This paper discusses the emergent progression of courses of action proposed and negotiated between co-participants in interaction. Each of these actions makes a subsequent range of next actions relevant, but which of these is produced by the co-participant is not pre-determined. The trajectory of an activity is not scripted, but is contingent on the choices made at each step by the participants involved, and the understanding displayed by them of the prior action(s). Body visual displays such as gaze, gesture and postural orientation, as well as vocal, material and linguistic resources, together afford participants a rich reserve of raw materials from which to fashion public displays of understanding regarding the particular juncture in the interaction.

Participants in interaction are faced with the practical issues of delineating one situated practice from another, transitioning into and out of bounded activities and across successive juncture points within an activity.

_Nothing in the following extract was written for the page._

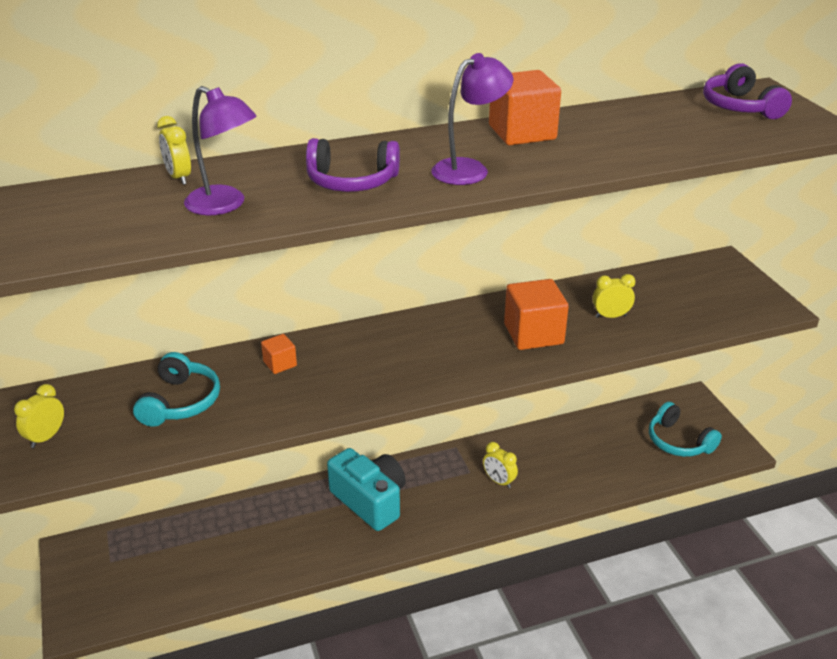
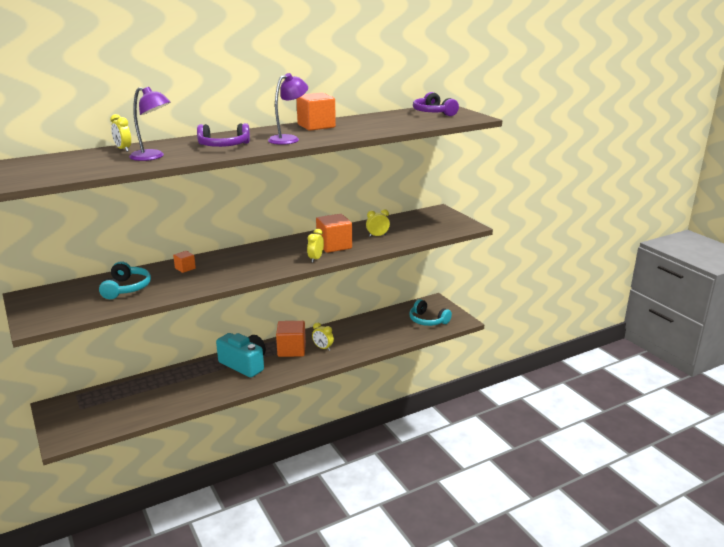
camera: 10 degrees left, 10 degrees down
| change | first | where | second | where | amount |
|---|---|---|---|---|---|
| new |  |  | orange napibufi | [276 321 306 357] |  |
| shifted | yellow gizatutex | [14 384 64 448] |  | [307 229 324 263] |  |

These may need to be furnished with some form of individual demarcation in order to avoid disorientation between co-interactants with regard to the particular frame in which they are currently engaged. We explore here how co-participants utilize aggregates of interactional components to construct such sequentially relevant action. Particularly, we focus here on how objects in the material surround are used in conjunction with talk, gaze and postural orientation to construct local social order in study guidance counselling meetings at a university.

The analysis demonstrates how physical objects and bodily conduct are drawn on to project social actions that are used “symbolically” (cf. Streeck, 1996) to institutionalize interaction. Following Streeck (1996), it is the arranging of the body and objects into recognizable configurations for undertaking particular types of task that is utilized as a gestural displays of institutional orientation.